Agreed. It's at the point where I suspect having no guardrails would be better than the current situation. e.g. MS Paint AI latency driven by phoning home to ensure the rendered image is PG enough. And of course, the latency is not even a fixed cost, because it's "judgement" of non-offensive is suspect.
If we cared about AI safety we simply would not develop it in the first place.
So basically the people who care do nothing, and just let the people who don't care develop and control it all? Or do the people who care use violence or a threat of violence to prevent others from doing it?
Replace AI with car, airplane, medic devices in the sentence above... Why is AI any different from other human creations? Why shouldn't we try building it responsibly?

I don't get the all or nothing attitude.

I hope you're not trying to cite those things as examples of stuff we've built out responsibly.
If you had a button that would erase cars, airplanes or medical devices as they exist today, would you push it? I believe these inventions are very net positive for the world as they are right now.
A hundred years ago, in Michigan the home of the automobile, we had an extensive electric light rail network between most cities of at least a few thousand people. You could walk to a trolley which ran every 15 minutes, ride it to a local interchange, and pick up a connecting line to any major city in the region.

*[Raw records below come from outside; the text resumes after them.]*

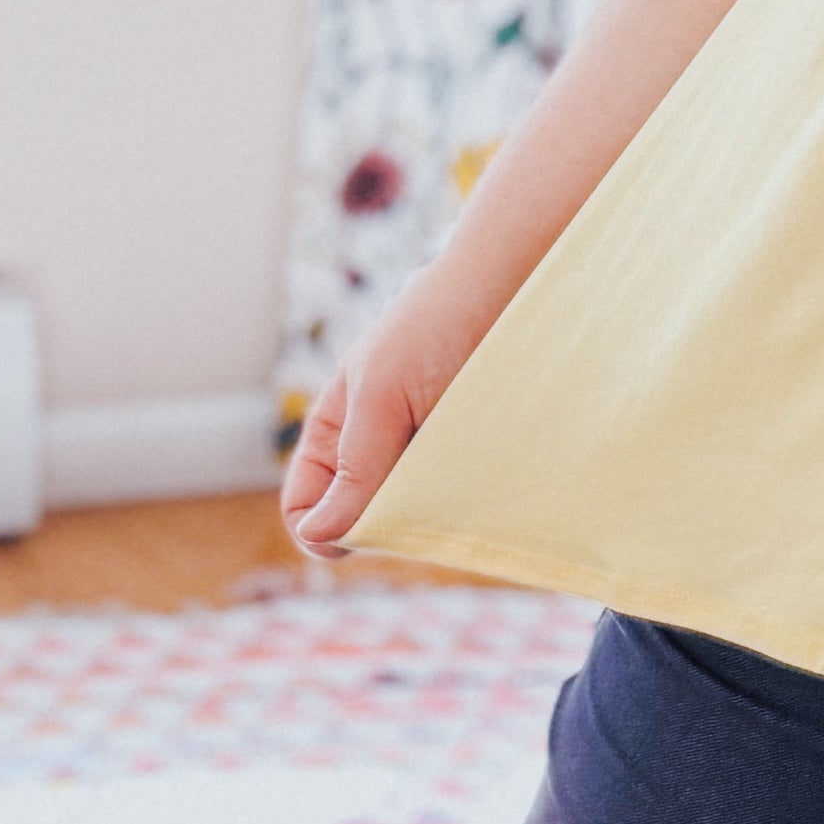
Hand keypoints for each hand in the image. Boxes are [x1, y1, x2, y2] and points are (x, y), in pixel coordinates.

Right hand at [282, 284, 471, 553]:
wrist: (518, 285)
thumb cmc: (438, 326)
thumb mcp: (382, 396)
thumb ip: (355, 469)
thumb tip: (316, 537)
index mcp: (335, 433)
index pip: (306, 509)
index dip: (323, 530)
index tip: (367, 528)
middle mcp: (376, 452)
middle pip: (361, 524)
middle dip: (385, 527)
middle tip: (426, 494)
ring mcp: (426, 461)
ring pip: (412, 523)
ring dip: (432, 518)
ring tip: (463, 478)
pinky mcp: (475, 465)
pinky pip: (460, 510)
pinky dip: (469, 509)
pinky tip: (489, 482)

Unfathomable what it would cost to rebuild that infrastructure.

https://en.wikipedia.org/wiki/General_Motors_streetcar_consp...

You’re going to be disappointed asking computer scientists to think about ethics like an engineer would

Why? It’s a extreme minority of universities that *require* ethics for undergraduate CS

How prevalent is it? Well looking at the courses for 20 universities and you’ll find only 10-15% require it

In mechanical, civil etc…engineering in the US it is required in %30 of undergraduate degrees

In the US and Canada ethics study are required to take your PE exam but notably there is no PE exam requirement for CS jobs

It’s also not part of the culture, and it’s an even more extreme rarity in industry.

On the other hand, that's not how progress has historically happened. Scientists are most often motivated to do something just because it's interesting, not because of its impact to society.